*TASK DESCRIPTION*:
For the word "from", return each line of the data in which it occurs.

*MATERIAL PROVIDED*:
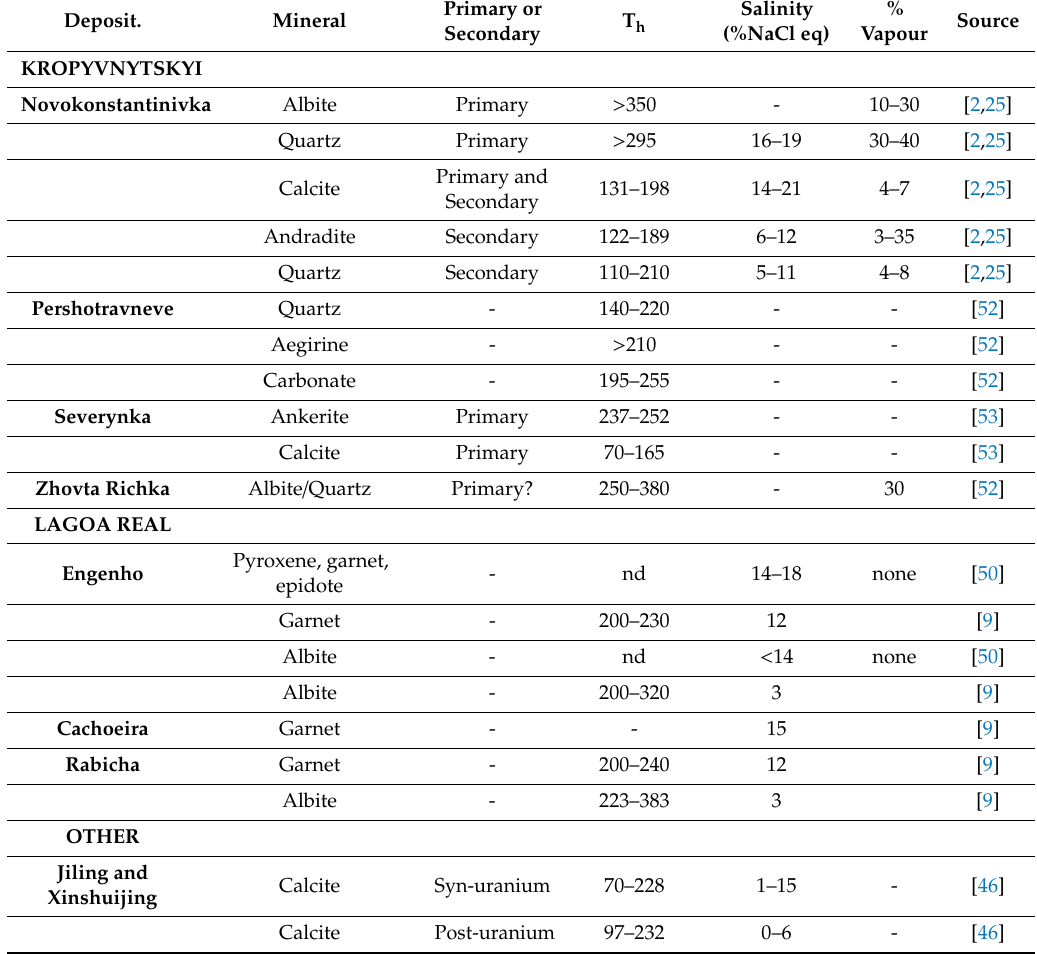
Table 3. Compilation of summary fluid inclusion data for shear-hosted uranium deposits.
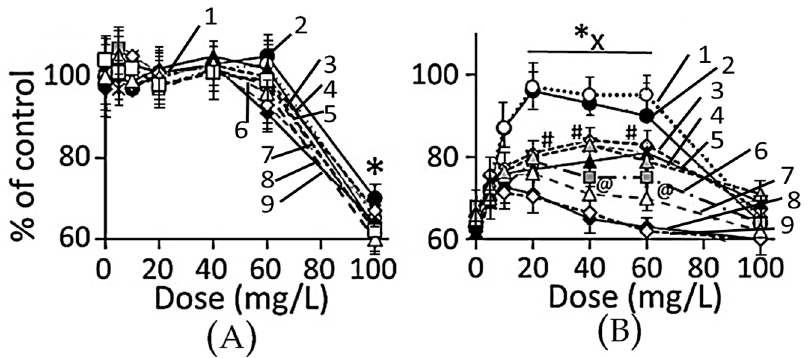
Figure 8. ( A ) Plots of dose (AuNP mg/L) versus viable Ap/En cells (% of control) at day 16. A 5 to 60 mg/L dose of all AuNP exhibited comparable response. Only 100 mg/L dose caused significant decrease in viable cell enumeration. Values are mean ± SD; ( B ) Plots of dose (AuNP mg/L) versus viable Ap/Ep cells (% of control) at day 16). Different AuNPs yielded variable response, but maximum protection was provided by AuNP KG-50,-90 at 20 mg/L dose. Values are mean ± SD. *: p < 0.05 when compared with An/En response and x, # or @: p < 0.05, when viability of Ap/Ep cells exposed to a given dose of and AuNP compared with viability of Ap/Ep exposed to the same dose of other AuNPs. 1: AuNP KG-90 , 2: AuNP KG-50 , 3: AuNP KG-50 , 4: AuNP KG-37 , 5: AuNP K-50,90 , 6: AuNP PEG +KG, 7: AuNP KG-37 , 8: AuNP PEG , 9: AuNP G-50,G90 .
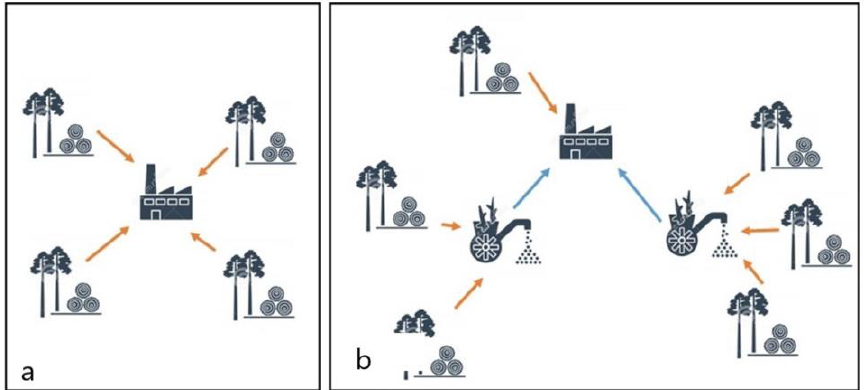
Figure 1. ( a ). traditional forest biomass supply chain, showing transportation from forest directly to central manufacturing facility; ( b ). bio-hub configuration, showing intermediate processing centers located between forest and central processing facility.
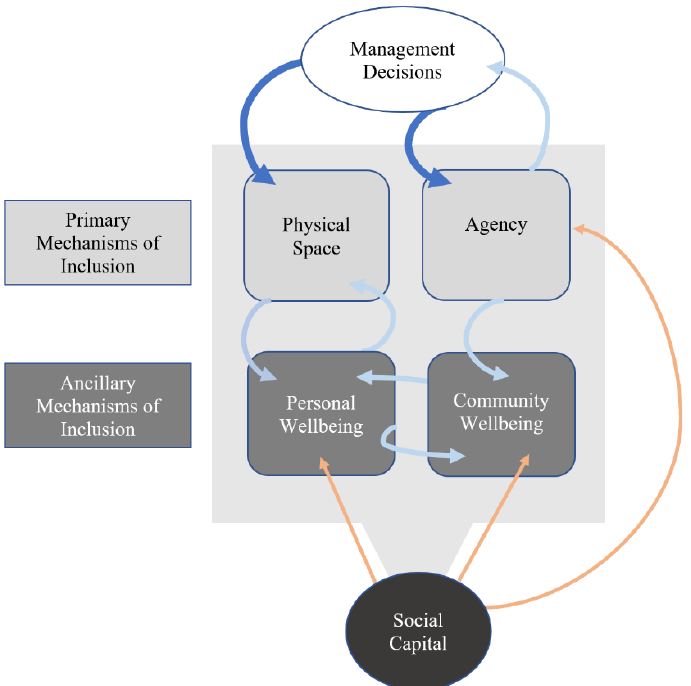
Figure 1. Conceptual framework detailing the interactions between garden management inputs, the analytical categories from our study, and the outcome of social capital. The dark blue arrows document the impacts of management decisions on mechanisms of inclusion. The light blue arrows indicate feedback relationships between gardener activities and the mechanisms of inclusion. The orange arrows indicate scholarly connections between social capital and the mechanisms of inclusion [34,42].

*ANSWER TO THIS TASK*:
Figure 1. ( a ). traditional forest biomass supply chain, showing transportation from forest directly to central manufacturing facility; ( b ). bio-hub configuration, showing intermediate processing centers located between forest and central processing facility.
Figure 1. Conceptual framework detailing the interactions between garden management inputs, the analytical categories from our study, and the outcome of social capital. The dark blue arrows document the impacts of management decisions on mechanisms of inclusion. The light blue arrows indicate feedback relationships between gardener activities and the mechanisms of inclusion. The orange arrows indicate scholarly connections between social capital and the mechanisms of inclusion [34,42].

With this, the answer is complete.